In my hosts particular case, the heat is originally generated by coal generators.
I was totally blown away. I'd never heard of or even thought about heat exchangers from town centralized water heating as a way of distributing energy.
To prevent abuse or tampering, my guess is that if there is less cold water returned than hot, they charge assuming maximum heat usage. This prevents them from just receiving hot water and dumping cold water into wherever.
I wonder about the efficiency of transferring hot water instead of electricity. I know that electricity can be really inefficient, with up to 50% transfer loss. Imagining a coal plant that heats water, then converts to electricity, then heats water in the home, it seems like the water exchange idea might be really efficient.
Comments (2)
Nice isn't it?
You made me blog about this too: http://ijesper.blogs.com/weblog/2005/06/hot_water_grid_.html
Here's the really cool thing about the hot water system in Denmark: The hot water is a by-product of electricity generation. When the steam has been through the turbines in a powerplant, the heat of the steam is transferred in a heat exchanger to the hot water system that heats the houses. So it's not matter of whether its more efficient to use coal to make heat or electricity. Our coal plants produce both heat and electricity.

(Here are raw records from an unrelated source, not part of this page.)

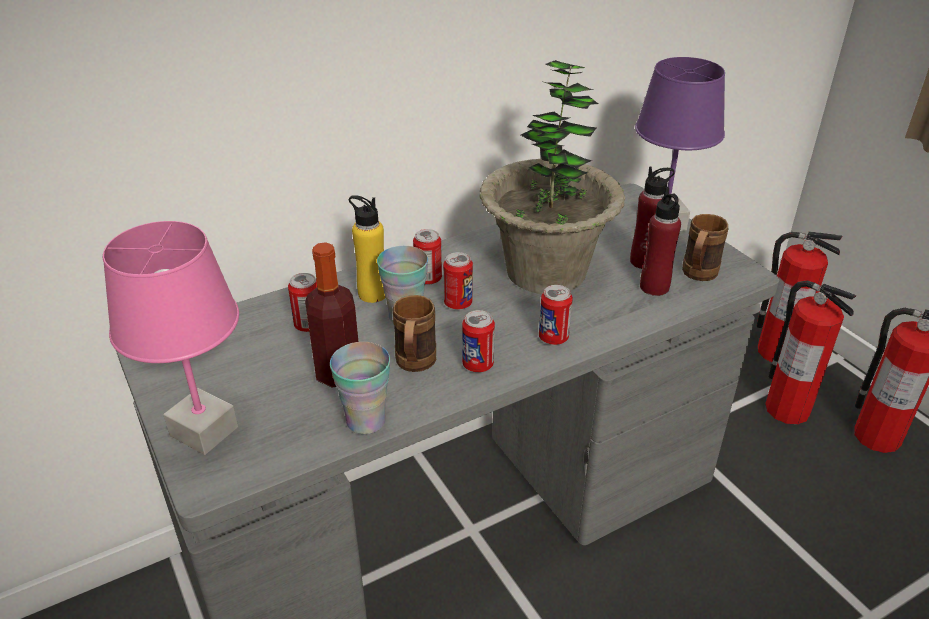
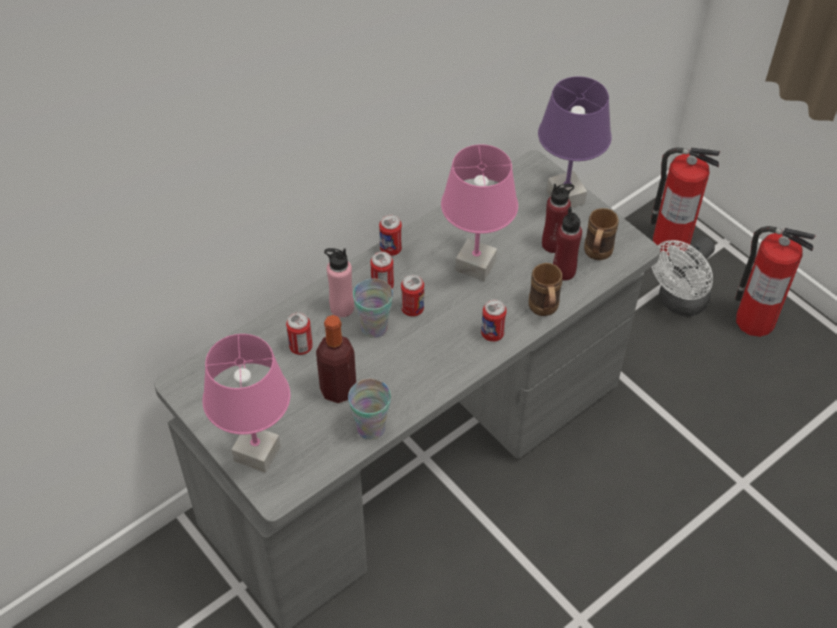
camera: 10 degrees left, 15 degrees up
yellow bottle [349,195,386,303] -> pink bottle [324,248,354,317]
brown mug [393,295,436,372] -> brown mug moved to [529,263,562,316]
can [462,310,495,372] -> can moved to [379,215,402,256]
potted plant [480,60,625,294] -> pink table lamp [441,144,518,281]
fire extinguisher [765,281,857,424] -> white fan [652,237,715,316]

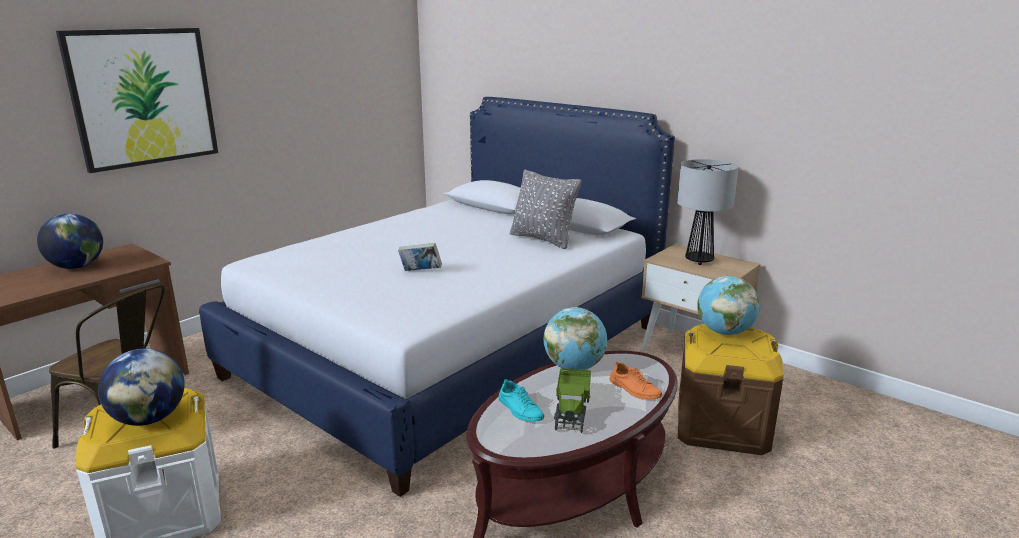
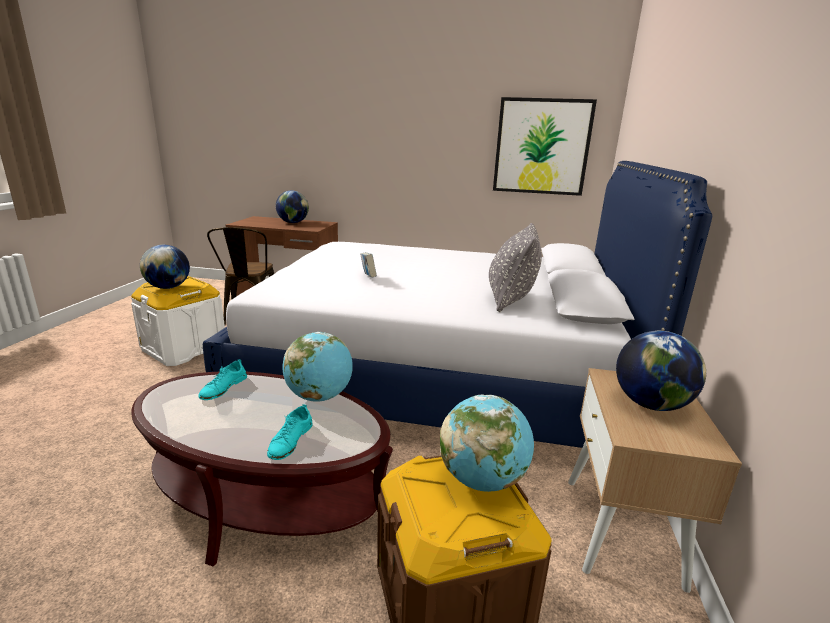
camera: 60 degrees right, 0 degrees up
picture [56,28,218,173] -> picture moved to [493,97,597,196]
toy truck [554,368,591,433] -> none
orange shoe [609,362,662,399] -> turquoise shoe [267,404,313,460]
table lamp [677,159,738,265] -> globe [616,331,706,411]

Posted by Jesper Joergensen | June 3, 2005 11:19 AM
Posted on June 3, 2005 11:19
The next obvious question is: what about cogen opportunities? If I pass the output through, oh, say, my bed at night when the wife is feeling frisky, could I get a reduction in the charge? What if the water comes out hotter? I wonder if I can get gerbils to spin a compressor to run a Hilsch Vortex Tube. The mind boggles.